I agree with you that I am overdoing the feeding thing. The trouble is that she was given only Romaine lettuce her first 4 years, so now she doesn't recognize anything else as food (per Yvonne and Danny). Her only other "food" that she will eat is the weed Euphorbia Maculata, which I gave her all summer but is not growing in a Colorado winter climate. The prickly pear fruit was recommended by Vinke and Vetter in South American Tortoises, and they labeled Chaco's as "specialized eaters" and said that without prickly pear, the tortoises did not thrive or reproduce. Right now I am just trying to get her to eat enough to survive. She has never been a big eater (since we were basically starving and malnourishing her before we "got religion"), so the idea is to get her used to eating larger amounts of food and then gradually cut back on the fruit puree. I am hoping to do this in the spring when her weeds start growing again and I can put her in our neighbors' garden to graze on those.

I completely agree with you that it is not a natural diet for any tortoise, even my Taco princess Bean!


----------



## Shelly (Nov 17, 2009)

dmmj said:


> lot lizards? explain please.



Prostitutes.


----------



## Maggie Cummings (Nov 17, 2009)

I'm sorry Stephanie, I thought she had gotten over that and had an appetite...I'll slink back into my corner now...


----------



## Stephanie Logan (Nov 17, 2009)

maggie3fan said:


> I'm sorry Stephanie, I thought she had gotten over that and had an appetite...I'll slink back into my corner now...

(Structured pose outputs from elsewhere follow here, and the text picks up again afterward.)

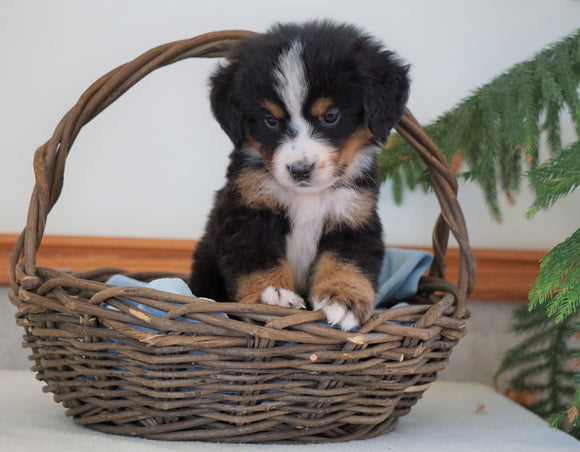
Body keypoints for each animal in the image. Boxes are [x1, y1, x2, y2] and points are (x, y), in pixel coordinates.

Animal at [188, 21, 410, 330]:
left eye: (330, 116)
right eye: (270, 120)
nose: (300, 170)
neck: (307, 198)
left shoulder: (354, 216)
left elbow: (348, 263)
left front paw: (344, 301)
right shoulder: (249, 211)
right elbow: (258, 262)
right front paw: (273, 297)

Not at all! If I follow your advice more often, maybe Taco will grow up to be like Bob! (Except without the toilet plunger appendage)


----------



## Yvonne G (Nov 17, 2009)

Hi Stephanie:

You have such a good sense of humor! I know I'm putting the pressure on you for future posts in saying this, but almost every one of your posts gives me a chuckle.

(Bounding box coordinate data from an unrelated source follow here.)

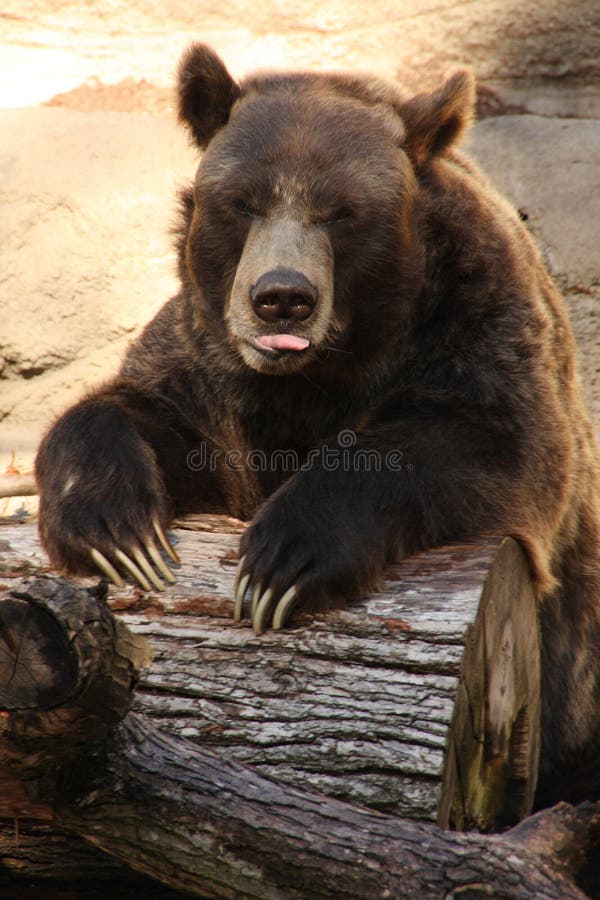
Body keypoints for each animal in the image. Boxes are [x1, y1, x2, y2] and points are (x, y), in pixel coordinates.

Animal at [36, 44, 600, 800]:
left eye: (342, 211)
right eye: (242, 201)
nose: (281, 297)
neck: (322, 373)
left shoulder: (478, 330)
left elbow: (491, 447)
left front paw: (282, 560)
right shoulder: (211, 371)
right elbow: (142, 416)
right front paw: (116, 530)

And its good to see that you are keeping a cool head about the care of your Little Taco. It must be exasperating to have to keep explaining it all the time. I love your signature line!

Yvonne


----------



## Stephanie Logan (Nov 18, 2009)

Thanks Yvonne. A compliment from the Food Goddess and keeper of a 100-Chelonian menagerie means quite a lot to me.


----------